「OEM」=他社ブランドの製品を生産し提供する会社のこと
OEMとは、英語の「Original Equipment Manufacturer」の頭文字を取った略語のことで、「オリジナル製品の生産者」となる。これだとイマイチピンとこないので、ケンブリッジ ビジネス英語辞典を引いてみると「a company that makes parts and products for other companies which sell them under their own name or use them in their own products」と定義されている。
意訳すると、「他社のために部品や製品を生産して、その他社ブランド名で販売する会社」となり、つまり「自社で製造した商品を、他社ブランドから販売する会社」ということを意味する。日本では、この製造会社だけでなくこのシステムで生産された商品そのものや、製造を委託する行為自体にまで「OEM(この場合はOriginal Equipment Manufacturingの略)」という用語の使用範囲が拡大している。
また、OEM受託企業は、自社ブランドを持たずに商品の製造のみを専門に行う会社、もしくは自社ブランドを保有しているが、生産能力の余剰分を他社の商品の製造のために割り当てている会社の2パターンがあり、自動車メーカーの場合は後者にあたる。
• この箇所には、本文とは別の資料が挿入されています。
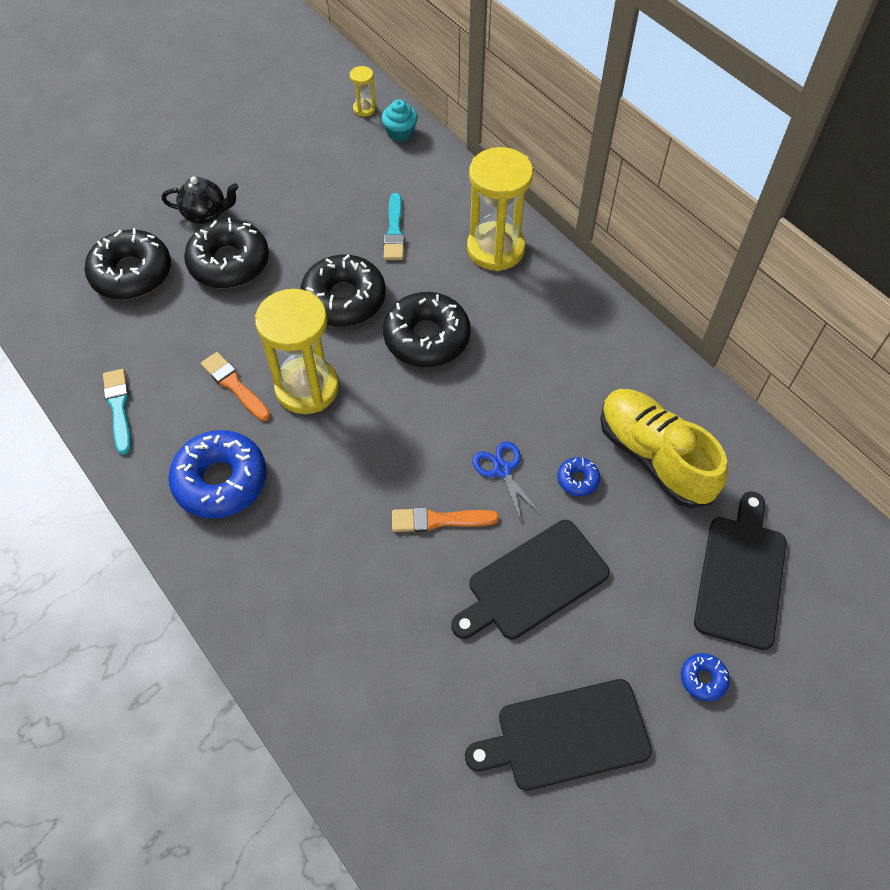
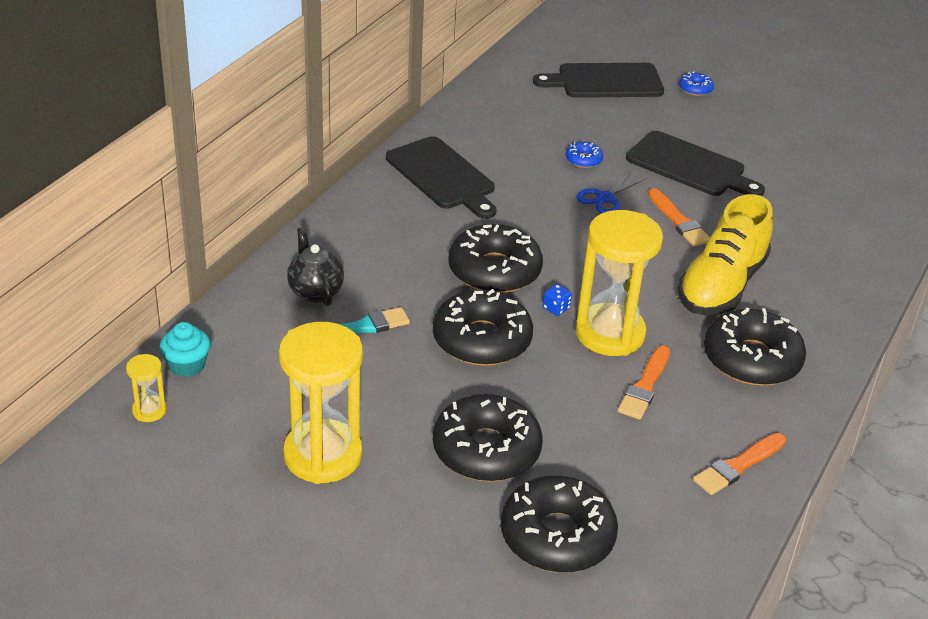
camera: 115 degrees left, 20 degrees down
(119, 408) = (738, 466): turquoise brush -> orange brush
(206, 214) = (420, 501): black teapot -> black teapot (315, 291)
(221, 480) = (751, 359): blue donut -> black donut
(357, 362) = (556, 308): none -> blue dice
(495, 249) = (348, 250): yellow hourglass -> yellow hourglass (323, 455)
(566, 735) = (785, 135): black cutting board -> black cutting board (442, 176)
(654, 457) = (533, 127): yellow shoe -> yellow shoe (721, 286)

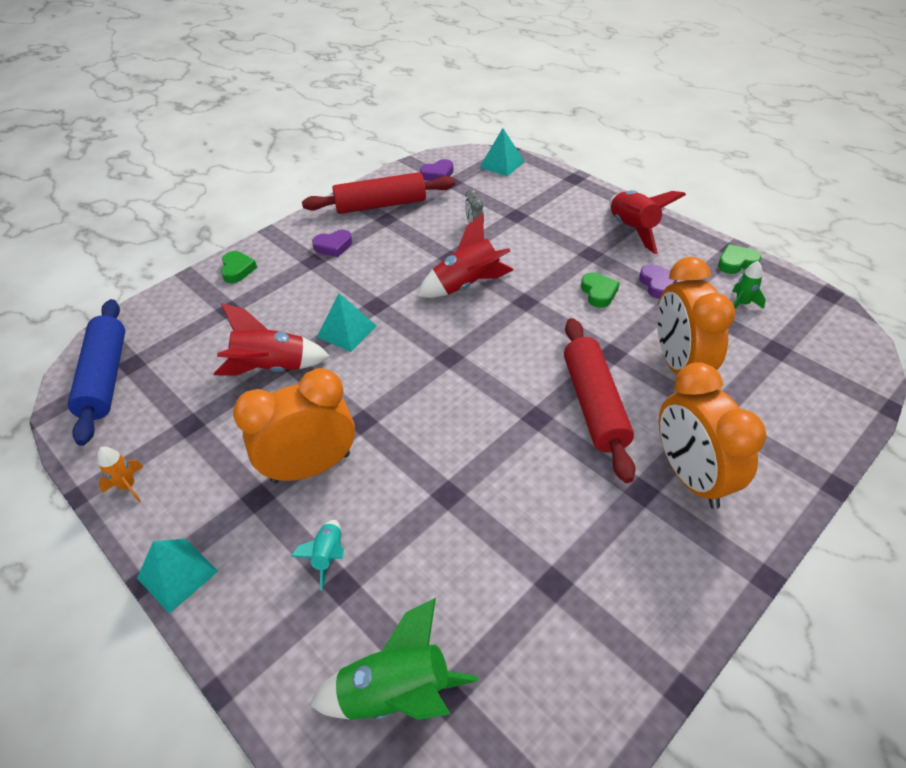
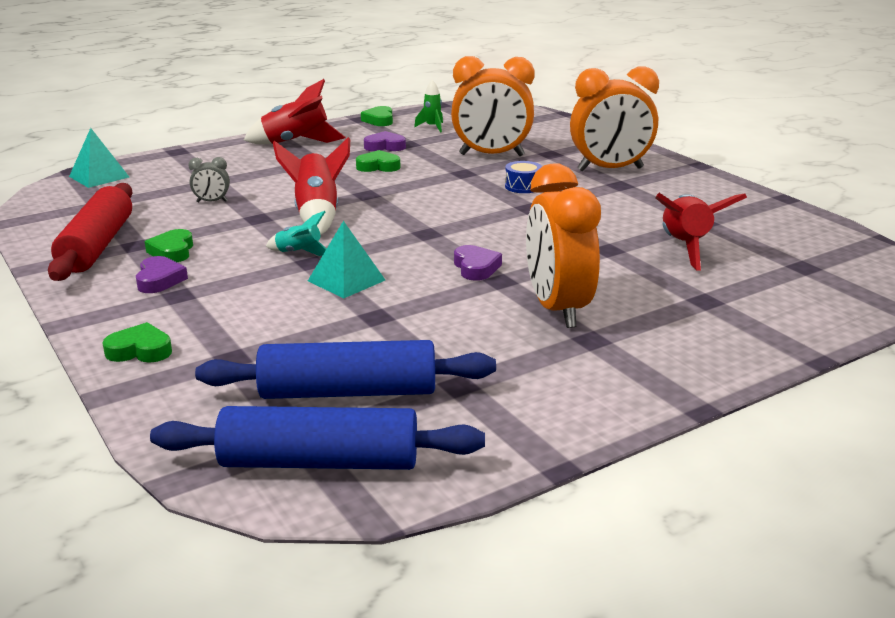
camera: 80 degrees left, 20 degrees down
(128, 486) = (553, 427): orange rocket -> none
(177, 574) = (690, 386): turquoise pyramid -> none
(183, 371) = (348, 392): none -> blue rolling pin
(272, 368) = (384, 327): red rocket -> red rocket (685, 247)
(328, 556) = (671, 304): turquoise rocket -> turquoise rocket (299, 253)
(379, 237) = (172, 251): none -> green heart
(396, 693) = (805, 284): green rocket -> none
(438, 174) = (71, 209): purple heart -> purple heart (476, 267)
(594, 404) = (523, 186): red rolling pin -> blue drum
(※例外として、トヨタ「スープラ」やメルセデス・ベンツ「Gクラス」等を生産しているオーストリアの「マグナ・シュタイヤー社」は、自社ブランドを持たず、OEMを専門としている)
OEMの例
OEMという単語自体は自動車だけでなく、家電・電子部品・スマートフォン・食品など様々な分野でも耳にすることが多い。例えば、Apple社は製造工場を持たないため、台湾のFoxconn社にiPhoneの製造を委託している。ちなみに、このFoxconn社は任天堂のNintendo Switch、ソニーのPlayStation、マイクロソフトのXboxといったメジャーなゲーム機に加え、GoogleのPixelシリーズ、先述のiPhone、ノキアのブラックベリーなどのスマートフォンの委託製造業者でもあり、世界最大級のOEMとしても知られている。
プライベートブランド(PB)との違い
他社に生産を依頼して自社ブランドで売ると聞くと、プライベートブランドとの違いについても気になるところ。実際、形態としてはOEMとPBは同じだが、委託元が流通業者の場合にOEMではなくプライベートブランドと呼ばれる。
わかりやすく言い換えると、コンビニエンスストア(セブンイレブンやローソンなど)やスーパーマーケット(イオンや西友など)の流通・小売業者が、自社ブランド(セブンプレミアムやトップバリュ)として販売するオリジナル製品はPB商品と呼ばれ、一方で自動車メーカーや家電メーカーのような製造業者であればOEM商品と呼ぶというように、「呼び方」を分けているだけでやっていることは同じということなのだ。